Em todas as viagens, sem excepção, Francisco gosta de saudar pessoalmente cada um de nós. Há quem aproveite para lhe fazer confidências, tirar uma “selfie”, pedir bênçãos, entregar mensagens e até alguns presentes. Claro que eu não fujo à regra e, sempre que Francisco se aproxima, nunca faltam assuntos para conversar com ele. O seu à-vontade é tão fascinante que até parece que o conhecemos há muito, num “tu cá – tu lá” inexplicável.
São vários os episódios que posso testemunhar. Um dos últimos aconteceu na viagem ao Canadá, em julho de 2022, quando, após uma baixa médica de oito meses, retomei as viagens papais. Expliquei ao Santo Padre as circunstâncias da minha doença e recuperação e ele, com ar contente, afirmou, apontando com o dedo indicador para o Céu: “Foste até lá acima, mas não te abriram a porta; disseram-te que o teu lugar não era lá mas sim cá em baixo, onde ainda tens muito para fazer!”
Foi também a bordo do avião, a caminho do Sri Lanka, em janeiro de 2015, que lhe pedi uma entrevista para a Renascença e, para meu espanto, recebi a resposta, das mãos do próprio Papa, alguns meses depois, num outro voo em direcção ao Equador. O mais espantoso é que Francisco, ao entregar-me em mão um envelope com o dia e a hora para a entrevista (por ele agendada para 8 de setembro desse ano) diz-me com ar preocupado: “Veja bem a data que escolhi; se vir que não lhe convém, diga-me, que eu mudo o dia e a hora”. Francisco é assim, desarma-nos com a sua proximidade e gentileza.
Claro que a entrevista exclusiva se realizou na data por ele fixada e teve uma hora de duração. O encontro na Casa de Santa Marta ainda se estendeu por mais algum tempo, já com os microfones desligados, numa divertida conversa ao receber os presentes da Renascença, nomeadamente um Porto Vintage com sua idade. E tudo com tanta naturalidade, que até parecia que nos víamos todos os dias.
Além deste momento inesquecível e dentre tantos outros encontros reveladores do seu jeito tão humano de se relacionar connosco, conto apenas mais um. Aconteceu em maio de 2019, quando a visita apostólica à Bulgária coincidiu com a minha 100ª viagem papal. A efeméride foi brevemente assinalada, durante o voo de partida, pelo responsável da Sala de Imprensa do Vaticano e o Papa aplaudiu.
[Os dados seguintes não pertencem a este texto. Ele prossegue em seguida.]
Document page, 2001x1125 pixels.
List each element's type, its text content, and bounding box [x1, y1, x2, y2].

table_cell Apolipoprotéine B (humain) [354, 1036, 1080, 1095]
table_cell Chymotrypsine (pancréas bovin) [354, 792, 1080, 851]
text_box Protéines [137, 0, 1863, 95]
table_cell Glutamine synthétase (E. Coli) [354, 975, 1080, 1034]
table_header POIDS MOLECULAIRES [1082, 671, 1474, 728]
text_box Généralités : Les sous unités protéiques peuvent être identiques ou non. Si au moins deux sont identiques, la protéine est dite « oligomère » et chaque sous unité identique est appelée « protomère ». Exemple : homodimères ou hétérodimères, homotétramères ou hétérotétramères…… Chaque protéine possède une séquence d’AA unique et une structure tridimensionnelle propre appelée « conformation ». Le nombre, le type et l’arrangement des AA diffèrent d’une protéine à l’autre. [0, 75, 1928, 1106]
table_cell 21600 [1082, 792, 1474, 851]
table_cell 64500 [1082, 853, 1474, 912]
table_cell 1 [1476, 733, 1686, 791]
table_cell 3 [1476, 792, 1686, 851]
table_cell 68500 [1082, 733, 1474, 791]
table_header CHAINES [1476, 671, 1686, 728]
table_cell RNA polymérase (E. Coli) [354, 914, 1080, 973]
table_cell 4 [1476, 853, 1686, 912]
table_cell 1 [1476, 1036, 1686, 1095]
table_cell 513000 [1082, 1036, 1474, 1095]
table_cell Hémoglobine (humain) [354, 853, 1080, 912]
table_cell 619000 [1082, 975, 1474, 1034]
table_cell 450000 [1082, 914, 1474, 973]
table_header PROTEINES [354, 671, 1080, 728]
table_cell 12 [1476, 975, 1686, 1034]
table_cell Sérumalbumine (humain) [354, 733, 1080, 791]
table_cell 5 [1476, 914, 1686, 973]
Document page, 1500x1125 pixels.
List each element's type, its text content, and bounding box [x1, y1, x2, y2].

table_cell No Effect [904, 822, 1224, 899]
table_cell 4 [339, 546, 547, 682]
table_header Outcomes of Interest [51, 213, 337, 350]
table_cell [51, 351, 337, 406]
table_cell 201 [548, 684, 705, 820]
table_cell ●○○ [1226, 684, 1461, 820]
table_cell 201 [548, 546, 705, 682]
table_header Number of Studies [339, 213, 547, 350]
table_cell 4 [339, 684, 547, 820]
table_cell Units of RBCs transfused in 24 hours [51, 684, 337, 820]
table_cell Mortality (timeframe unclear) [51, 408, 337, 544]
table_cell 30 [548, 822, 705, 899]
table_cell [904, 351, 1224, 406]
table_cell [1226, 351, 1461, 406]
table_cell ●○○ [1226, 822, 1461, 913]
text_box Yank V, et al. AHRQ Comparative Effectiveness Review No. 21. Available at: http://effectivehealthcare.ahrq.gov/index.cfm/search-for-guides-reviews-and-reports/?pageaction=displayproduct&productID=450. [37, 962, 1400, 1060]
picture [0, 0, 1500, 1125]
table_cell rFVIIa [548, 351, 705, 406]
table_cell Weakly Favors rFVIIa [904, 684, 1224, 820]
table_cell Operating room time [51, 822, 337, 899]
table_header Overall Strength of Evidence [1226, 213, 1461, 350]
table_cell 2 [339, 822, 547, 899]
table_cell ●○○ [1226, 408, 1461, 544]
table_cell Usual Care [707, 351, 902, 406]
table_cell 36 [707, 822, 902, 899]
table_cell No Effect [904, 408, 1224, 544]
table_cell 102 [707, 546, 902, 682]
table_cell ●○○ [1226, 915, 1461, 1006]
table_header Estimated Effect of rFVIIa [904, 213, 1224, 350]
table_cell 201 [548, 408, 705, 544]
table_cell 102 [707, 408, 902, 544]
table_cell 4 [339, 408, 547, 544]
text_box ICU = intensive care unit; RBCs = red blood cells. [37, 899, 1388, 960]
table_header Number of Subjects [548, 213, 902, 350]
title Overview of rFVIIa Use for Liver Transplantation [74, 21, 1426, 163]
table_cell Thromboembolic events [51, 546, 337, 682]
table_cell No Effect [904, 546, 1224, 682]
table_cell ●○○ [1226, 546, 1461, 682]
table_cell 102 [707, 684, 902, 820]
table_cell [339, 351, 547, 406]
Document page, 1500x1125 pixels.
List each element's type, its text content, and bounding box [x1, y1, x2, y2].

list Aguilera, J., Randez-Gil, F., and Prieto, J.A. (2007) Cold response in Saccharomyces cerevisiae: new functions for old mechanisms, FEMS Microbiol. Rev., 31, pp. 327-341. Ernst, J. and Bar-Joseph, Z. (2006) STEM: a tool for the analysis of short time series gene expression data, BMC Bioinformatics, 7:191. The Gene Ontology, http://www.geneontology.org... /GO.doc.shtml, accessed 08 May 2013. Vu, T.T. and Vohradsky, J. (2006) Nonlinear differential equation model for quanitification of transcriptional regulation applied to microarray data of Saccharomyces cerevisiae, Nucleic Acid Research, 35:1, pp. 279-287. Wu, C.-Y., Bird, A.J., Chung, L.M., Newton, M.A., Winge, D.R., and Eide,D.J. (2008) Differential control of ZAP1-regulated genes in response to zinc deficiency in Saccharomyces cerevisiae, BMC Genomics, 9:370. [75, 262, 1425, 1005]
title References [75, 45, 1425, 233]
Passados três dias, no voo de regresso a Roma, ao terminar a habitual conferência de imprensa, Francisco acrescenta que tem algo mais a anunciar. E diz: “Quero ainda assinalar um centenário, não de idade mas de viagens, por isso, aqui estão rosas da Bulgária”. E começa a caminhar pela coxia do avião, com uma bela caixa de rebuçados com sabor a rosa. Incrédula, vejo-o aproximar-se na minha direção e só então realizei que aquelas “rosas” eram para mim. Ainda hoje não sei descrever a total desproporção que experimentei perante a delicadeza daquele gesto, tão terno e profundo.
Nessa noite foi-me difícil adormecer. Com o coração a transbordar de gratidão, pensei como teria sido mais fácil para o Papa oferecer-me um bonito rosário, numa caixa forrada a seda, como por vezes se vê em ocasiões especiais. Mas o estilo de Francisco é outro. Apesar das múltiplas responsabilidades e no meio de uma cansativa visita apostólica, cheia de discursos, celebrações e encontros, Francisco preocupou-se em arranjar na Bulgária uma prenda personalizada.
A eloquência do gesto fala por si. E não duvido que grande parte dos meus colegas que com ele viajam poderão também testemunhar esta sua paternidade, sempre tão atenciosa e “personalizada”, que remete para a plenitude de Deus.